Practical 2 BLAST/BLAT
a) Blast with nucleotides
1) Run blastn (at NCBI) of this mRNA NM_001261117 (you should now be able to find the FASTA of this easily) against NCBI Human Genomic + Transcript (Human G+T) database.
You find a first hit on chromosome 9 and a second hit on chromosome 1.
Which is the best?
Tricks: If NCBI is too slow or doesn't give you the answer, try the same with BLAT at ENSEMBL against human genome.
Can you now answer the question above?
Can you run a BLAT or BLAST against multiple species?
Can you download all hit sequences (at NBCI?, at ENSEMBL?)
b) Blast with taxonomy limitations
1) Do a blastp of this protein below vs NR (NCBI) with organism limitation to cetartiodactyla
>myprot1
MASGPGGWLGPAFALRLLLAAVLQPVSAFRAEFSSESCRELGFSSNLLCSSCDLLGQFSL
LQLDPDCRGCCQEEAQFETKKYVRGSDPVLKLLDDNGNIAEELSILKWNTDSVEEFLSEK
LERI
OK it is a protein from camel, but strangely there are matches in other cetartiodactyla species that all contain an additional sequence in the middle.

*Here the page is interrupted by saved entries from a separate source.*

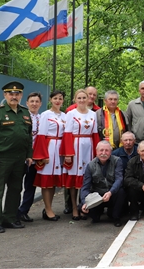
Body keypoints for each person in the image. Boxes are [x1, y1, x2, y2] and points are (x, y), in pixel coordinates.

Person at [0, 81, 33, 233]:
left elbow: (28, 136)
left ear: (21, 95)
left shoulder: (25, 112)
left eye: (17, 94)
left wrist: (29, 155)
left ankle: (9, 218)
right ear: (5, 95)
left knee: (15, 190)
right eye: (11, 94)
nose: (14, 96)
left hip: (19, 159)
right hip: (2, 159)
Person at [61, 89, 100, 221]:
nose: (82, 100)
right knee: (74, 180)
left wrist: (97, 151)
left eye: (84, 97)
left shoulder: (93, 114)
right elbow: (67, 135)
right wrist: (68, 153)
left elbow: (95, 134)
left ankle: (85, 206)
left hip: (88, 146)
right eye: (80, 98)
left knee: (87, 178)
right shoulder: (71, 114)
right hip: (75, 146)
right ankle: (73, 207)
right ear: (75, 99)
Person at [32, 90, 66, 221]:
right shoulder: (46, 115)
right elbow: (41, 136)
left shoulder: (64, 116)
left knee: (53, 182)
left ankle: (49, 208)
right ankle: (48, 209)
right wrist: (43, 155)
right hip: (50, 147)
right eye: (55, 98)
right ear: (51, 100)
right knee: (47, 181)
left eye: (60, 98)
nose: (58, 100)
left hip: (60, 148)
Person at [80, 141, 126, 227]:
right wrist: (84, 202)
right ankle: (96, 215)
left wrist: (110, 192)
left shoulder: (117, 161)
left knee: (121, 192)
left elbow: (119, 179)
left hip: (112, 194)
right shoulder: (90, 165)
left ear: (110, 152)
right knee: (81, 206)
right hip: (97, 196)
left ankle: (116, 217)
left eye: (106, 150)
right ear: (96, 151)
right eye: (101, 150)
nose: (103, 153)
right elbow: (85, 186)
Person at [17, 92, 42, 223]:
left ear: (40, 104)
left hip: (35, 157)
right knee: (16, 186)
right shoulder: (22, 117)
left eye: (37, 101)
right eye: (31, 101)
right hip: (21, 157)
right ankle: (12, 211)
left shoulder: (42, 118)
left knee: (31, 186)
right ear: (27, 103)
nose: (34, 104)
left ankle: (23, 211)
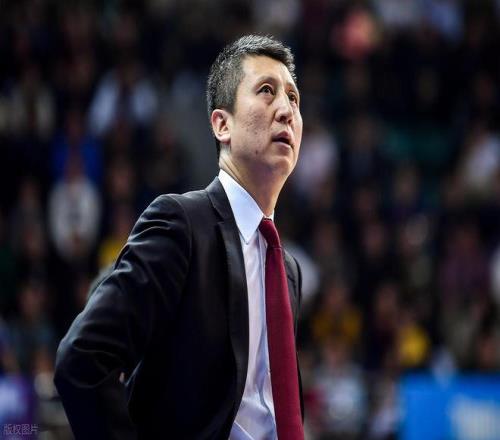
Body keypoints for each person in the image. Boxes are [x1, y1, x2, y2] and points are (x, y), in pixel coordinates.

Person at [54, 35, 304, 439]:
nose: (286, 110)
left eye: (293, 98)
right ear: (222, 124)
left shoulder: (288, 271)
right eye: (266, 91)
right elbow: (82, 359)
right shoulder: (181, 225)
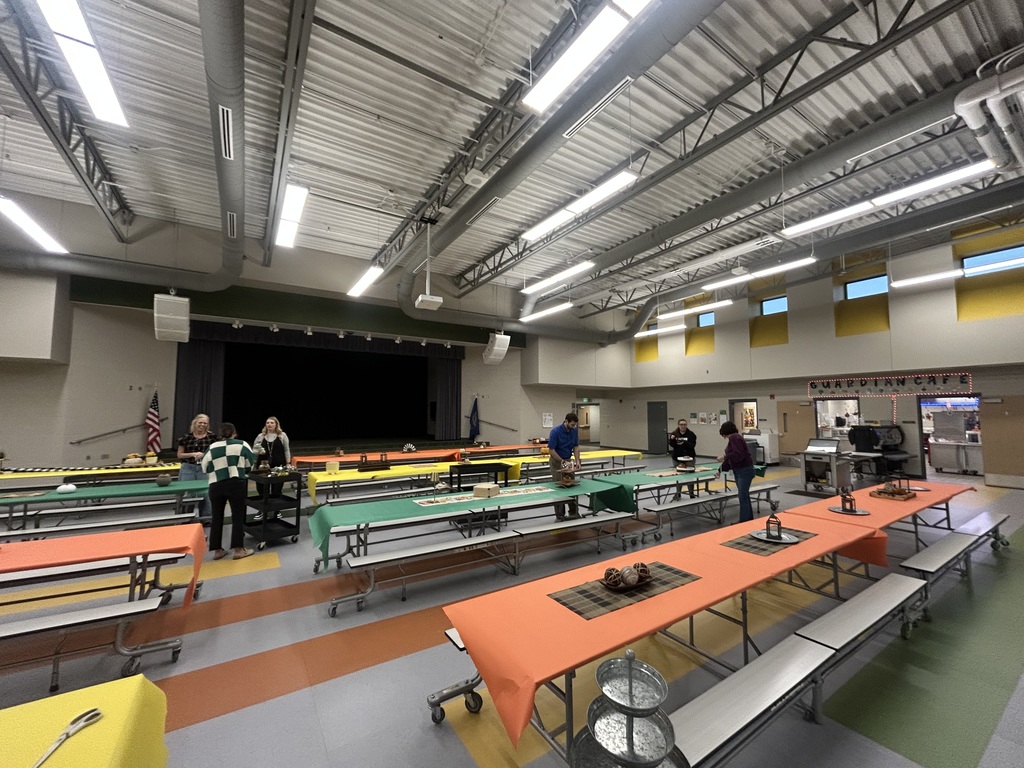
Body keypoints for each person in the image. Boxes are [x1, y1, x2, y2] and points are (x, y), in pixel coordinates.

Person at [200, 422, 255, 560]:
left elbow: (204, 467)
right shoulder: (242, 444)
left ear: (220, 434)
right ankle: (238, 550)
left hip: (216, 485)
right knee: (237, 516)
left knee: (216, 517)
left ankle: (217, 550)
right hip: (236, 483)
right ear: (234, 433)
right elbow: (250, 464)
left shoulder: (212, 447)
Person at [177, 413, 215, 522]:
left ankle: (206, 519)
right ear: (195, 423)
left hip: (204, 468)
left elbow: (214, 452)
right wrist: (192, 454)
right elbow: (180, 455)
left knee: (205, 494)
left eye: (205, 423)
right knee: (189, 494)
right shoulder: (185, 437)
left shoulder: (212, 437)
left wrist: (205, 455)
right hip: (188, 468)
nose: (202, 425)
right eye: (200, 422)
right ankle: (186, 518)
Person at [716, 420, 756, 523]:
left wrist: (724, 456)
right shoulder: (736, 437)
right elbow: (731, 459)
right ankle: (748, 519)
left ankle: (744, 521)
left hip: (744, 470)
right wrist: (720, 470)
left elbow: (738, 454)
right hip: (741, 470)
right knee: (744, 496)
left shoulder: (734, 437)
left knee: (743, 496)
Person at [548, 412, 582, 520]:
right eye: (572, 425)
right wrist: (562, 461)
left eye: (575, 425)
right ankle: (560, 515)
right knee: (559, 487)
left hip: (568, 459)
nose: (573, 427)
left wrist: (577, 461)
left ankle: (573, 512)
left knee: (571, 486)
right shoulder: (555, 432)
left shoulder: (574, 430)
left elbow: (576, 447)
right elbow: (551, 450)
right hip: (557, 460)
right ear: (566, 421)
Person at [667, 418, 698, 500]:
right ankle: (678, 493)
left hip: (689, 458)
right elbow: (672, 445)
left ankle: (691, 493)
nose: (683, 426)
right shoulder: (674, 434)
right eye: (681, 424)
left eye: (684, 424)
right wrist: (672, 439)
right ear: (678, 425)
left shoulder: (691, 434)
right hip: (677, 458)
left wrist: (684, 442)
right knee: (678, 476)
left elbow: (692, 445)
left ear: (686, 425)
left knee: (690, 475)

However the first match is perfect (of course it is the query sequence ;-). If you look closer you find another camel protein that also displays a sequence insertion identical to the other related species.
Strangely this match has lower score than other less good matches. How can you explain that result?
2) Redo a blastp (click on Edit and Resubmit link), by changing the "Compositional adjustments" parameter to "No adjustment"
Now the second camel looks correctly placed (and scored) at second position.
Which camel sequence seems correct to you?
3) Go back to your first blastp results (click on the top tab "Recent Results")
Align the 17 first proteins (only discard last hit that is not related to your results e-value=10)
Which camel protein do you believe more?
4) Do a similar blastp vs UniProtKB (UniProt) with post filtering with Taxonomy against cetartiodactyla
Select and align all 8 proteins. Can you explain the differences?
What do you think of the Bos mutus (Yak) sequence (L8IZ46_9CETA) and the second pig sequence (I3LH65_PIG)?
Follow the ENSEMBL link in the UniProt entry of this pig sequence to view the genomic region and try to understand the problem.
Additional exercises for those who are quick:
c) A difficult case
1) Try to run a blastp vs NCBI NR with this protein
>my_weird_prot
MMMNKCVVFKNFKQMASSRMRAQQLYQALGGGVGGGSDGGNGGGDGGGNGGRGGGGGTGG
NGGGSDGGSEGGGGGNRGGGSGGGGAGGSGGGSGGNEGGGGGGNGGDGGGNGGGGGGGGN
GGGGGGGGNGGGGGGSGHSGGGGGGGSGGGGGGSGRSGGGSGGGSGGGGVSNGGGGSGGG
NGGGGGGGGGGGGGGGSGGGNDGGSGGGGGRGRGSGGGGGGTGGGGGKN
NCBI-BLAST rejects the protein. Why? It looks as it codes for DNA!!!
How to proceed ?
Well you can add a fake sequence as long as it doesn't contain ACGT (e.g., multiple copies of QWER)
How many hits do you get?
2) Try with UniProt Blast
It works at UniProt, you find more hits, but the results might not be relevant.
Try to add the filtering parameter, how many hits do you get now?
d) PSI-BLAST
You identified a new protein domain (BRCT in BRCA1_HUMAN) and you need to identify a homologue of this domain in Yeast.
>BRCT_DOMAIN
STERVNKRMSMVVSGLTPEEFMLVYKFARKHHITLTNLITEETTHVVMKTDAEFVCERTL
KYFLGIAGGKWVVSYFWVTQSIKERKMLNEHDFEV
1) Using PSI-BLAST vs SwissProt at NCBI, can you identify a protein in yeast (Sacchoromyces cerevisiae)? If yes how many iteration did you use? Can you align all the matching sequences?
2) Try the same at MyHits.
Can you align all the matching sequences?